I ran all the example REPL sessions through reple on my 2015 MacBook Pro and found that the average latency of each example program was always less than half a second, which I view as small enough to be practical for live demos and individual exploration. After all, it will often take a human a few seconds to consider and type out the next line of code. This matches my experience in practice, which is that reple sessions tend to be pretty responsive for my REPL workloads, with output coming back at worst within a few seconds.

Limitations

While reple is a useful tool for many types of programs, there are some fundamental limitations to the technique. One obvious limitation is that users who want to use a REPL for long-running computations will find reple to be slow, since they'll replay the whole computation with each added line. It may be that some simple extensions to reple will fix this. For example, we could keep track of all program variables and, instead of inserting the original code at each iteration, only insert code that assigns variables to maintain state. While this might be simple enough to achieve for a particular programming language, it does require knowledge of the syntax and semantics of a specific language. At the very least, it requires that reple know how to recognize the declaration of a variable and how to assign a variable. I'm open to new ideas and suggestions about how this might be generalized.

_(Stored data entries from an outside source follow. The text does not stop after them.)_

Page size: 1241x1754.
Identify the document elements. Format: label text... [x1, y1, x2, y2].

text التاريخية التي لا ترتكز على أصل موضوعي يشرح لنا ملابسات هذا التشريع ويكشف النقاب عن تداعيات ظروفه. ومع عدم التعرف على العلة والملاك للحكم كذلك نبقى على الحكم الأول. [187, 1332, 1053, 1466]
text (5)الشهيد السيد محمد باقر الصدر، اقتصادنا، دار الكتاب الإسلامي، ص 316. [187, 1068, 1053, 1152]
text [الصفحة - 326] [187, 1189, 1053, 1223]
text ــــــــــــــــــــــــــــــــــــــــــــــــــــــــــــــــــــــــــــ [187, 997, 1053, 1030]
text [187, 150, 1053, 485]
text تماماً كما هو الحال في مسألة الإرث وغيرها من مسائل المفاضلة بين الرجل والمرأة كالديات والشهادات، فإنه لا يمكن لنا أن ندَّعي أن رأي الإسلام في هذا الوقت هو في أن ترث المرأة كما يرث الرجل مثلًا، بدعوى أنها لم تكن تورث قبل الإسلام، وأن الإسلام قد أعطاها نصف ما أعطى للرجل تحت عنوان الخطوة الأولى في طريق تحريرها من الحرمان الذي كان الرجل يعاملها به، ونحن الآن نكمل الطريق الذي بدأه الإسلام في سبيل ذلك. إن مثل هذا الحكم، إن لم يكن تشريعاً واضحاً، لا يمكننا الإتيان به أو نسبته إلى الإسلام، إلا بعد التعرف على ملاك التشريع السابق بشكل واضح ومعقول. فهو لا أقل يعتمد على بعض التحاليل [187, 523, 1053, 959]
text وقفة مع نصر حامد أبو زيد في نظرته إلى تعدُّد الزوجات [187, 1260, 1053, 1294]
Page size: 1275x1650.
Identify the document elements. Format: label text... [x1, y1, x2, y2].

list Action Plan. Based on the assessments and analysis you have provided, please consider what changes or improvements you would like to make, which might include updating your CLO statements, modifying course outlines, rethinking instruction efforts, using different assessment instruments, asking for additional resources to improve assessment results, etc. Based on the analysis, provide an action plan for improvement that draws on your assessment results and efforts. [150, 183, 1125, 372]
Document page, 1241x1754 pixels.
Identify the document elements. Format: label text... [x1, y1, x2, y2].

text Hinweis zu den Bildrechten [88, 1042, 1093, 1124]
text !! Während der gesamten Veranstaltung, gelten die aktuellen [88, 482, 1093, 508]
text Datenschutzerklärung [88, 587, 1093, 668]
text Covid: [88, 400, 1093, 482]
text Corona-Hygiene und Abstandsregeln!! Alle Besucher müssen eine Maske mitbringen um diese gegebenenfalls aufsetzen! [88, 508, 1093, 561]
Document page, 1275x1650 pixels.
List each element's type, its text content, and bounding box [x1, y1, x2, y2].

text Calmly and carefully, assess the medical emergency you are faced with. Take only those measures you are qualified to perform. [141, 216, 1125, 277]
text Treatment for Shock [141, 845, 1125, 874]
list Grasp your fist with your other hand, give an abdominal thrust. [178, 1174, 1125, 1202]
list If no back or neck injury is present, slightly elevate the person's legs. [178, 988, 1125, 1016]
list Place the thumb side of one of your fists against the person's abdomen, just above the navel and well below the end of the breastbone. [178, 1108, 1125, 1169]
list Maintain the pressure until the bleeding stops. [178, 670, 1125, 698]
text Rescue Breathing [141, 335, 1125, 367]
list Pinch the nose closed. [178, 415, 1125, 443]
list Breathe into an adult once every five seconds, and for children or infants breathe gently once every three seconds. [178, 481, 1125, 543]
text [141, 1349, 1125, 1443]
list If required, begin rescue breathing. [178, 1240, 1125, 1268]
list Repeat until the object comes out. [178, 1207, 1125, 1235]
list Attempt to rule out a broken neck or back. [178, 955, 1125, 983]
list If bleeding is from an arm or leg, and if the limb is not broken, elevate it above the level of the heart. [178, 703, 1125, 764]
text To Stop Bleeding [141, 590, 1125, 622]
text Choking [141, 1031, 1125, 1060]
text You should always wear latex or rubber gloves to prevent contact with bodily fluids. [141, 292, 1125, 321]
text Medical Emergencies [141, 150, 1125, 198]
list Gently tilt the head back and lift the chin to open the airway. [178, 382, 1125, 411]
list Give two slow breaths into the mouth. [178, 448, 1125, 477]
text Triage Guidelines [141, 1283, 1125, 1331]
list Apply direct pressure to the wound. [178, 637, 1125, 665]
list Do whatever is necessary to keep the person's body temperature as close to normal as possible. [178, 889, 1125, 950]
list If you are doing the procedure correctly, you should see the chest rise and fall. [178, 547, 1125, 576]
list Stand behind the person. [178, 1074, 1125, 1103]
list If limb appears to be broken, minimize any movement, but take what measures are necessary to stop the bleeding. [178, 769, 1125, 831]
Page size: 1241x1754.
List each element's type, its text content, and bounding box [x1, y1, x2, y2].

Another problem is programs that output a nondeterministic number of lines, which confuse reple and can result in lines that output multiple times or not at all. It's possible this could also be resolved using the fix I mention for parallel programs above. Another possibility would be to somehow annotate each line so that its output is sent through a unique pipe, allowing us to uniquely identify the output generated by each line.

Perhaps the most serious limitation is lack of handling for runtime errors and exceptions. If the user introduces a seg fault to their REPL, this will usually result in a trashed REPL state, since the line that causes the seg fault will remain in the program until the user clears their history (and thus their state). Fixing this will require recognizing the return value received from running the REPL program and possibly catching and recognizing signals like SIGSEGV, printing an error for the user, and removing the most recent line from the history.

Footnotes

[1] It's also worth mentioning techniques like Viktor Kirilov's Interactive C++ Compilation Tool rcrl, which achieves true incremental execution without implementing a true interpreter. These techniques all require language-specific implementations, though.